Like so many of the cantrips and preset spells we’d been working on in the office the past year, this one hadn’t actually been tested in the field yet. It should work, but should and did weren’t always reading from the same page, and we’d had a few go rather spectacularly sour when tried under real-life conditions.

At least nobody was watching, or grading, this time.

I selected a specific thread, a glittery glinting dark blue that was almost purple, and directed it down away from me, into the corpse’s chest. The thread slipped through the flesh like a needle, and I could feel it tunneling down into the lungs. I don’t care who you are or what you did, the sensation of current moving like that at your command never got old.

Older spells, and modern traditionalists, used words to direct their current. Venec frowned on that: we weren’t here to entertain or impress – or intimidate – but to work. So I kept it simple. “Wet or dry?” I asked down the line of current, imbuing a sense of what I was looking for into the words, and waited. A scant second later, the current sent back its answer.

“Water in the lungs,” I said. “Our boy was tossed in still breathing. Cause of death probably drowning, unless there’s something funky about the Bippis physiology?”

“Not so far’s I know,” Pietr said. That meant absolutely nothing; there were more breeds within the Cosa Nostradamus than any human could ever encounter, or even read about, and most of ’em had at least a small community living here. New York City: melting pot of the world, and not all the ingredients were human.

“So, it was caught, tied up, and tossed in the water... ” Pietr knelt again, opening his kit and taking out a brush and a small vial of something glittering.

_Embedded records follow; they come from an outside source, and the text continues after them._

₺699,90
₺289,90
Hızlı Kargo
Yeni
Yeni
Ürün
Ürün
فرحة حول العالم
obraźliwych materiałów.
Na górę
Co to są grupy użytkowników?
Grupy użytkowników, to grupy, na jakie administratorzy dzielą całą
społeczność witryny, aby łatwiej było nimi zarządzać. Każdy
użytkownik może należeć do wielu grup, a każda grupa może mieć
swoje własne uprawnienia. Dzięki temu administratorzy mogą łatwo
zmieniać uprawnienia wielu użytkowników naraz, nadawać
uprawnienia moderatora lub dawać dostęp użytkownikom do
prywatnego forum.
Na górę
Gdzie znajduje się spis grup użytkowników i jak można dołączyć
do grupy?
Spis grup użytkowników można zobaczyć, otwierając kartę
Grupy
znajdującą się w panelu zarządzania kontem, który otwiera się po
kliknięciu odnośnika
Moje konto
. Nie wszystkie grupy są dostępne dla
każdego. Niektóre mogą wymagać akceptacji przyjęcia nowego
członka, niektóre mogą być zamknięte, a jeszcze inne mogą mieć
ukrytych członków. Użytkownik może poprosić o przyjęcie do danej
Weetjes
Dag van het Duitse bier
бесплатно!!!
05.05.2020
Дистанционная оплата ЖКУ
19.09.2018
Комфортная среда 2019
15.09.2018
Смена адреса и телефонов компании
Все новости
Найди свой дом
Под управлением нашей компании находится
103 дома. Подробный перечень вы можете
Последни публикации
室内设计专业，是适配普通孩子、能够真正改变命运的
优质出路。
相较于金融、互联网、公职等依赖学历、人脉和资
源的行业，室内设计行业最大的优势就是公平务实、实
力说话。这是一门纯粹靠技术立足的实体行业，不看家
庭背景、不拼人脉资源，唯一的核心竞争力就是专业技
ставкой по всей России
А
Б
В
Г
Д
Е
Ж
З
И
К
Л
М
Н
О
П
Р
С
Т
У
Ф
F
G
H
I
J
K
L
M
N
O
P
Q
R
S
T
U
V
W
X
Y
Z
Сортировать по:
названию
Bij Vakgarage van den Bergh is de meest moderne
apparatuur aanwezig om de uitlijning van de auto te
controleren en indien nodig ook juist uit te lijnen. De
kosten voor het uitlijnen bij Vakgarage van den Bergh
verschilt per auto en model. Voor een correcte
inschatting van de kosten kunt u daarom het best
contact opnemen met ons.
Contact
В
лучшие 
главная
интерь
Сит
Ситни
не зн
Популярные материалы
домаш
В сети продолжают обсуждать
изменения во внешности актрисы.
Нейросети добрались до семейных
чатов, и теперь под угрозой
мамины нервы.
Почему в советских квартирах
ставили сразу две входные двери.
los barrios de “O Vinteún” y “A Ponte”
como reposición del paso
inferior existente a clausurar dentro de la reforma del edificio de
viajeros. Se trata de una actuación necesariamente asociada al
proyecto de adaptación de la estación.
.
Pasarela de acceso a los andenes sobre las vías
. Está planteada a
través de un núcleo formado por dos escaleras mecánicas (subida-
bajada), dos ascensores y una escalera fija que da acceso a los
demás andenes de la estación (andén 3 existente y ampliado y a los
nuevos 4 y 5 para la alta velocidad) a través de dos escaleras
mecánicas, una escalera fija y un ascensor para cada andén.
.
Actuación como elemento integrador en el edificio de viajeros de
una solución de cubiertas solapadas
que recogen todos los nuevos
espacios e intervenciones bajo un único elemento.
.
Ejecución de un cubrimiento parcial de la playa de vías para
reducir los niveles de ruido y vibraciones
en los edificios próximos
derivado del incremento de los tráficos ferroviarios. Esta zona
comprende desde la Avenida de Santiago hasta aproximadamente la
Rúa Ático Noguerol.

The brush was just a makeup brush, a very expensive one, and the glittery powder was fine-ground, electrically charged metal shavings. Metal conducted current the same way it did for electricity, allowing us to use the lightest possible touch and lowering the risk that we’d disturb evidence. He added a pinch of shavings to the brush, and swirled it over the top of the bindings, careful this time not to touch anything with his bare hands. His personal current could affect the shavings, even through the latex.